- DOCUMENT TEXT
=== Section Start ===

Wiring modules into the app

Keep registration explicit and ordered. A single list is far easier to review than auto-discovery, and it makes startup deterministic across runtimes.

ts
// src/platform/modules.ts
import type { App } from "@daloyjs/core";

import { identityModule } from "@/modules/identity";
import { catalogModule }  from "@/modules/catalog";
import { ordersModule }   from "@/modules/orders";

export function registerModules(app: App) {
  app.register(identityModule, { prefix: "/identity", tags: ["Identity"] });
  app.register(catalogModule,  { prefix: "/catalog",  tags: ["Catalog"]  });
  app.register(ordersModule,   { prefix: "/orders",   tags: ["Orders"]   });
}
ts
// src/app.ts
import { App, secureHeaders, rateLimit, requestId } from "@daloyjs/core";

import { env }             from "@/config";
import { registerModules } from "@/platform/modules";
import { openDatabase }    from "@/shared/db/client";
import { createLogger }    from "@/shared/observability/logger";

export const app = new App({ bodyLimitBytes: 1 << 20 });

app.use(requestId());
app.use(secureHeaders());
app.use(rateLimit({ windowMs: 60_000, max: 600 })); // global unless you configure keyGenerator or trustProxyHeaders

app.decorate("db",     await openDatabase(env.DATABASE_URL));
app.decorate("logger", createLogger({ level: env.LOG_LEVEL }));

registerModules(app);

await app.ready();

Enforcing boundaries with the linter

Documentation drifts. Tooling does not. Add an eslint-plugin-import rule that bans the patterns the architecture forbids.

=== Section End ===

- GIVEN RECORDS

=== Section Start ===

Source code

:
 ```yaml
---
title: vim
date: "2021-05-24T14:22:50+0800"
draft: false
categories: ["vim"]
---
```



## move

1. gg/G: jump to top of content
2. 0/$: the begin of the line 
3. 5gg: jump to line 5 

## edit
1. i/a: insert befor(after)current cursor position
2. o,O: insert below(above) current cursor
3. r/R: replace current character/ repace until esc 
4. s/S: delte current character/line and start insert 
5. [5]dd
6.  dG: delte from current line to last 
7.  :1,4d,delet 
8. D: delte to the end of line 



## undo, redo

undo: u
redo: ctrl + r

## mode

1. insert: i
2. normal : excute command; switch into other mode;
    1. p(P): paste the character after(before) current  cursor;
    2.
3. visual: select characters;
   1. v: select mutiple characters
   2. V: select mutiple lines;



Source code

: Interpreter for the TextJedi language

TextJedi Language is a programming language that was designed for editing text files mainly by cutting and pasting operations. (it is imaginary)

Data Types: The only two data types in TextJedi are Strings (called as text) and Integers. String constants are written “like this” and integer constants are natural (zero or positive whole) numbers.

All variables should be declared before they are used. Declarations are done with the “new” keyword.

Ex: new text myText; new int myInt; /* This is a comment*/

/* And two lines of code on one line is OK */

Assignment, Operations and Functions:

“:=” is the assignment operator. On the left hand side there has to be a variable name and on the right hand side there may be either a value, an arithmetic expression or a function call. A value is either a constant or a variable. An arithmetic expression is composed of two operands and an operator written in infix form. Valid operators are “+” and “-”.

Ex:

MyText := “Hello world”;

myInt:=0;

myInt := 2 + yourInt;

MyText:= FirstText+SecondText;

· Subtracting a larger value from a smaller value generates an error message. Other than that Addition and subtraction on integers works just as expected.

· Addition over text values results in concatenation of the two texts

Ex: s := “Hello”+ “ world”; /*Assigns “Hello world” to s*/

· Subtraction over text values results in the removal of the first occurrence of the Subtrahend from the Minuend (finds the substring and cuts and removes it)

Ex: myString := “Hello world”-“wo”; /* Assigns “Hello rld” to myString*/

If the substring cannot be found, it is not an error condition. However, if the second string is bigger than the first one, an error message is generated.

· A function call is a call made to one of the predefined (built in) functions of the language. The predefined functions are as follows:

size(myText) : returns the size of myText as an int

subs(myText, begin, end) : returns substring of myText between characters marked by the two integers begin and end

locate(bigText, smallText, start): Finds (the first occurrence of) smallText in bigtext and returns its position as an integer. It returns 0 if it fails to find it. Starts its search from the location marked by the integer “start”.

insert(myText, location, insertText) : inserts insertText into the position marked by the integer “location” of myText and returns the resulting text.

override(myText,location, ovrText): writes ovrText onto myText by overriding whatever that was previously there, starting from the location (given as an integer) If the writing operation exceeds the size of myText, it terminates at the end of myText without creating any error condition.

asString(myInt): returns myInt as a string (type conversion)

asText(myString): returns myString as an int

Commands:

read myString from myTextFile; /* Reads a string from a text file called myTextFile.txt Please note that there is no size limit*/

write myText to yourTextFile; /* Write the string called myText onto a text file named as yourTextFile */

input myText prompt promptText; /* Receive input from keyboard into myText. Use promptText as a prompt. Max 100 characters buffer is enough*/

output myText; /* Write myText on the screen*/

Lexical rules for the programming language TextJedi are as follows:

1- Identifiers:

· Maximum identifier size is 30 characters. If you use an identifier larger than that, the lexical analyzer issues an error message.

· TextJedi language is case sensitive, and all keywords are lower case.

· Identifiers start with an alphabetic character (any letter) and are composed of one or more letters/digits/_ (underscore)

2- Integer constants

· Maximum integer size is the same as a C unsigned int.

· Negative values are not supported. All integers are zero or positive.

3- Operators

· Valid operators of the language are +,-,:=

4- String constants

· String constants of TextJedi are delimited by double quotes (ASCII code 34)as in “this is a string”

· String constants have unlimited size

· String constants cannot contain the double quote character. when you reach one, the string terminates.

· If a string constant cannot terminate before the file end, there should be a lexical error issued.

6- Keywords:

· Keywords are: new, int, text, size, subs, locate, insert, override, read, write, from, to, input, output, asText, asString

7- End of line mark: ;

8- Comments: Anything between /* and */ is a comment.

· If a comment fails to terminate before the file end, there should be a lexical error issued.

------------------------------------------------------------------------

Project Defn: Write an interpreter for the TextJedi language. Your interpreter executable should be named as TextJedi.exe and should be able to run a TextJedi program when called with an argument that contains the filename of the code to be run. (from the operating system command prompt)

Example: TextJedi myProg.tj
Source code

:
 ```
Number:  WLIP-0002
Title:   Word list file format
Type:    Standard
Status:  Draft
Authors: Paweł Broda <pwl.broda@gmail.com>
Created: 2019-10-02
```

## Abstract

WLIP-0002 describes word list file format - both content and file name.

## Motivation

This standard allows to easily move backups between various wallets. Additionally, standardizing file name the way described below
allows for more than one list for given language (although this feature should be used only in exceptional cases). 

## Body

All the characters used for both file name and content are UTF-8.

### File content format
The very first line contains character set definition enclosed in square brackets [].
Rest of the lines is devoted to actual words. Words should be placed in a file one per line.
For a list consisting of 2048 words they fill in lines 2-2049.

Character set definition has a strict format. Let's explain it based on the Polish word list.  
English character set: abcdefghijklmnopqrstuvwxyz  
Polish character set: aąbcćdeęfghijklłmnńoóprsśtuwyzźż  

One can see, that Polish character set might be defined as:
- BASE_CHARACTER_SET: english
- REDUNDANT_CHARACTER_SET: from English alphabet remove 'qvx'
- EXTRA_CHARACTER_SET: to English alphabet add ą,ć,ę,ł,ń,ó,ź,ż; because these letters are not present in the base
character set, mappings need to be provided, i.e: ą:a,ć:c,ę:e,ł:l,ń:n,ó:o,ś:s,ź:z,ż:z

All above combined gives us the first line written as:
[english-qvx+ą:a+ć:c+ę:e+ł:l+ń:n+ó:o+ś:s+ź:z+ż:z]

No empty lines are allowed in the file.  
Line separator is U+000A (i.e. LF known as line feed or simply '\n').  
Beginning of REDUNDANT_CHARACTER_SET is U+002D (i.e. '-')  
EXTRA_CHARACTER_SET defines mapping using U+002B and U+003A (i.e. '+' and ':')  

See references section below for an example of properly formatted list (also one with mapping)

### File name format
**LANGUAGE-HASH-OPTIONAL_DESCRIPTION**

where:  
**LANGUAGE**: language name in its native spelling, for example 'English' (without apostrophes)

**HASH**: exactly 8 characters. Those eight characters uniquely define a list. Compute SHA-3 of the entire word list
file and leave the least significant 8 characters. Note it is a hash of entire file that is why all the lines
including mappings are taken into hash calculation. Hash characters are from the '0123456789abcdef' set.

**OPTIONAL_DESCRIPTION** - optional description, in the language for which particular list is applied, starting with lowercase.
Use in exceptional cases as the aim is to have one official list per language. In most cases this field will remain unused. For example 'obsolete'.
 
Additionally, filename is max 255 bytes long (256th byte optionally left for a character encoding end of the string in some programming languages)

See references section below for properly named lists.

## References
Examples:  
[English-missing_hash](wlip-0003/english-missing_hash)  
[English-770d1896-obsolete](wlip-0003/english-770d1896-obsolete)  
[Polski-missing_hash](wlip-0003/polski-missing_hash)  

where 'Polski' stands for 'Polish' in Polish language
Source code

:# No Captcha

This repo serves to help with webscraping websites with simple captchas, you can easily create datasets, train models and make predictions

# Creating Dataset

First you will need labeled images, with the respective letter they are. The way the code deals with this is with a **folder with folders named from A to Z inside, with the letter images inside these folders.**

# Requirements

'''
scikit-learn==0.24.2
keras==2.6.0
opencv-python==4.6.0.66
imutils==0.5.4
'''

=== Section End ===

- WORK INSTRUCTIONS
In the module-wiring text, rewrite the paragraph beginning "Keep registration explicit and ordered" as a short bulleted list that keeps its main facts.

- COMPLETED EXERCISE
- Keep module registration explicit and ordered.
- A single list is far easier to review than auto-discovery.
- A single list makes startup deterministic across runtimes.